We have exploited the recent determination of the radial distribution of BSS in
four GCs, in order to investigate which mechanism of BSS formation prevails in these stellar
systems. Our conclusion is that the two main formation paths proposed so far, i.e. masstransfer
in PBs and merging of MS stars due to collisions in the cluster core, must coexist
and have similar efficiency both in a low density cluster (M3) and in much denser clusters,
like 47 Tuc and NGC 6752.
In particular, in M3, 47 Tuc, and NGC 6752 the COL-BSS sum to around 50 - 60% of
the total and mostly reside in the central region of the cluster. The MT-BSS are slightly
less abundant than the COL-BSS, but populate all the GC. The density of BSS reaches a minimum in a so-called zone of avoidance, which separates the portion of the GC mostly
occupied by COL-BSS from the cluster outskirts, where the MT-BSS dominate. The location
of the zone of avoidance is explained by accounting for the effects of the dynamical
friction on the PBs which were massive enough for generating the observed BSS.
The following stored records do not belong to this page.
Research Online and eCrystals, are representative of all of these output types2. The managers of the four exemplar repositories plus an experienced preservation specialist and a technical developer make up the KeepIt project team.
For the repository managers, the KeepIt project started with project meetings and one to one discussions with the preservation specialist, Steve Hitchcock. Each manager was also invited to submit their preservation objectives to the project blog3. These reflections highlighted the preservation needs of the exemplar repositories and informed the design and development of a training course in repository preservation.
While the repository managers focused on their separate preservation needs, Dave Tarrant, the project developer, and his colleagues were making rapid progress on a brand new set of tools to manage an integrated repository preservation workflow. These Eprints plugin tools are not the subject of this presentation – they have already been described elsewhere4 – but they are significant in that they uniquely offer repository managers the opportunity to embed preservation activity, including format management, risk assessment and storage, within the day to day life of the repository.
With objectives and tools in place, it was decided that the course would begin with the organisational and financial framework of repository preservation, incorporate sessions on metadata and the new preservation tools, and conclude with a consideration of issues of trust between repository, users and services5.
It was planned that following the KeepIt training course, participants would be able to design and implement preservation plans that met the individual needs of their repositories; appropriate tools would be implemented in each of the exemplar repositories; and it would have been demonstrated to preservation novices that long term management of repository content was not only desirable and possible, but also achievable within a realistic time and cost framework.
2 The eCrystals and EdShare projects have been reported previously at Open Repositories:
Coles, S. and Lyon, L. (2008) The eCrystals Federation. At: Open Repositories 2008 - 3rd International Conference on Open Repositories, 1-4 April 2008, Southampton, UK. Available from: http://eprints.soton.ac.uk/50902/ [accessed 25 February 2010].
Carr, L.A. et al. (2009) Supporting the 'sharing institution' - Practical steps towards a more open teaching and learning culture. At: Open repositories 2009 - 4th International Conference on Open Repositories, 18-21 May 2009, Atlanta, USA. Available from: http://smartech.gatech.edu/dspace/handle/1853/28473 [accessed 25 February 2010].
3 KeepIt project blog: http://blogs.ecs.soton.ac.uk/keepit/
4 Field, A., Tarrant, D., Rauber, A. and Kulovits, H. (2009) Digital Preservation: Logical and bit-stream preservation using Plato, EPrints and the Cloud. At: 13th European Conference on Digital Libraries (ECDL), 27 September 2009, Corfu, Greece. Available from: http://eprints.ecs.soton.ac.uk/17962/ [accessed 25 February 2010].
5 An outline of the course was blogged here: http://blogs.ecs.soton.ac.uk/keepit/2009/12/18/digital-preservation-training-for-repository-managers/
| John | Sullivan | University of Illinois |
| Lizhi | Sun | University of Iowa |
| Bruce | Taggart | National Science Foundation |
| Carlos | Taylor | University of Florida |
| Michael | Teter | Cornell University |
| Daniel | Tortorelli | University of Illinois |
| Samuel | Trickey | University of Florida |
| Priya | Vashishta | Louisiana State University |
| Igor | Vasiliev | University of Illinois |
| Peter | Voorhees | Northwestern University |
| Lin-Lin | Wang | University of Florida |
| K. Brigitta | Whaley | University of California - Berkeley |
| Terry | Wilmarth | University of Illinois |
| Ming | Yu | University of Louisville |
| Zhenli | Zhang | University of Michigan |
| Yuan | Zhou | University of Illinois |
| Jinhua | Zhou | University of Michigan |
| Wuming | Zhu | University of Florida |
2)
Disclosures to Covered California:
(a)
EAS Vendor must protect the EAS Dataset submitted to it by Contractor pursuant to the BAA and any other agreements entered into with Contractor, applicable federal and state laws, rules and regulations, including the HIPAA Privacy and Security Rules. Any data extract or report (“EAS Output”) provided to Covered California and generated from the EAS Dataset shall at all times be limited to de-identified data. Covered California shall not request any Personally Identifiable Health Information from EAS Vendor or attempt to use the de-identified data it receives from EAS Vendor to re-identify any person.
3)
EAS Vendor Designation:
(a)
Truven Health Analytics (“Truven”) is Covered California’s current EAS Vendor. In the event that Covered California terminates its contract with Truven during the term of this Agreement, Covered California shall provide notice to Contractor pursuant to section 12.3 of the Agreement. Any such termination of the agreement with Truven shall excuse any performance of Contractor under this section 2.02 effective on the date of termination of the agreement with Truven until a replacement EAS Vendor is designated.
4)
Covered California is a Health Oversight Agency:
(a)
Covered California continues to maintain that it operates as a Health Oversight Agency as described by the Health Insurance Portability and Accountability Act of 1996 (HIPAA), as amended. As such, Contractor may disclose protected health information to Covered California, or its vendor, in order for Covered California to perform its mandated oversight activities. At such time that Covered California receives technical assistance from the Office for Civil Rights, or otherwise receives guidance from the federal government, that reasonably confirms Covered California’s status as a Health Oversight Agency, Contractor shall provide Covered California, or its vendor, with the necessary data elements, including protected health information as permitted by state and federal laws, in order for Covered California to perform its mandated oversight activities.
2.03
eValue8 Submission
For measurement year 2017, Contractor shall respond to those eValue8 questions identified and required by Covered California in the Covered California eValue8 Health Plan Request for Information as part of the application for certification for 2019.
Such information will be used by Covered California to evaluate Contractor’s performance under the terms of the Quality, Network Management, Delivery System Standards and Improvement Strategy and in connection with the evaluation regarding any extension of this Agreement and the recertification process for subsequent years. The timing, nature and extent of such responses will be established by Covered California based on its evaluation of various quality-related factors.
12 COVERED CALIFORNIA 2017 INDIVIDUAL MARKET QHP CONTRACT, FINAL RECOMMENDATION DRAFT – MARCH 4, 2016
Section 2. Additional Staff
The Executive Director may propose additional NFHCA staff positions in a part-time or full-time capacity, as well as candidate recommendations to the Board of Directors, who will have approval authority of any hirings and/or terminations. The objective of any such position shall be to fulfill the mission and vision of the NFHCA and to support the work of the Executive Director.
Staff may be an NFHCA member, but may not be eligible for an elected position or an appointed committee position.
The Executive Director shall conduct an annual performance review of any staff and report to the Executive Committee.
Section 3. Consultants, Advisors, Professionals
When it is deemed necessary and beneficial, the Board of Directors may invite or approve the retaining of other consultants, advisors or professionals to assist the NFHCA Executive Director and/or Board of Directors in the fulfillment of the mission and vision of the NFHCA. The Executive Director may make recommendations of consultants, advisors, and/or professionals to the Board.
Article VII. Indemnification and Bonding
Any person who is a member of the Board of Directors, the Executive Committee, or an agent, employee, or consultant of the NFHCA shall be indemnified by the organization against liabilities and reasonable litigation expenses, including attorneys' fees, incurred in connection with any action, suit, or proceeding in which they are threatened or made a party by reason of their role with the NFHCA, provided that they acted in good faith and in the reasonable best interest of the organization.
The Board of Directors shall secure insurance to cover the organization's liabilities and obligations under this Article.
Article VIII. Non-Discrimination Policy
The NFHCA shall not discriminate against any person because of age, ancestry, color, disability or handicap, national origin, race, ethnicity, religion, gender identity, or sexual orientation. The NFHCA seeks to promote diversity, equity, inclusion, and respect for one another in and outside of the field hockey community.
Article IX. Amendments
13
The picture described above can also be applied to ! Cen; but in this case the lack
of a central peak in the BSS radial distribution requires that the large majority of the BSS
derive from PBs. The very low rate of production of COL-BSS could be in turn attributed
to the fact that mass segregation has not yet driven a sizeable number of PBs to the central
region of the cluster to produce BSS.
A very interesting further development of this research will be to perform a comparison
between the location of a significant sample of BSS in a GC and their spectroscopic
properties. According to the findings of this work, the position in the GC might represent
a strong dynamical clue for the formation mechanism of a given BSS. If it is located outside
the zone of avoidance, the BSS almost certainly results from evolution of a PB; if it
is harbored in the cluster core, the BSS has most likely a collisional origin. On the other
hand, indication about the origin of the same BSS can be independently obtained from high
resolution spectroscopy. Indeed the chemical signature of the MT-BSS formation process
has been recently discovered in 47 Tuc (Ferraro et al. 2006b). The acquisition of similar
sets of data in clusters with different structural parameters and/or in different regions of
the same cluster will provide an unprecedented tool for conforming the scenario presented
here and to finally address the BSS formation processes and their complex interplay with
the dynamical evolution of the cluster.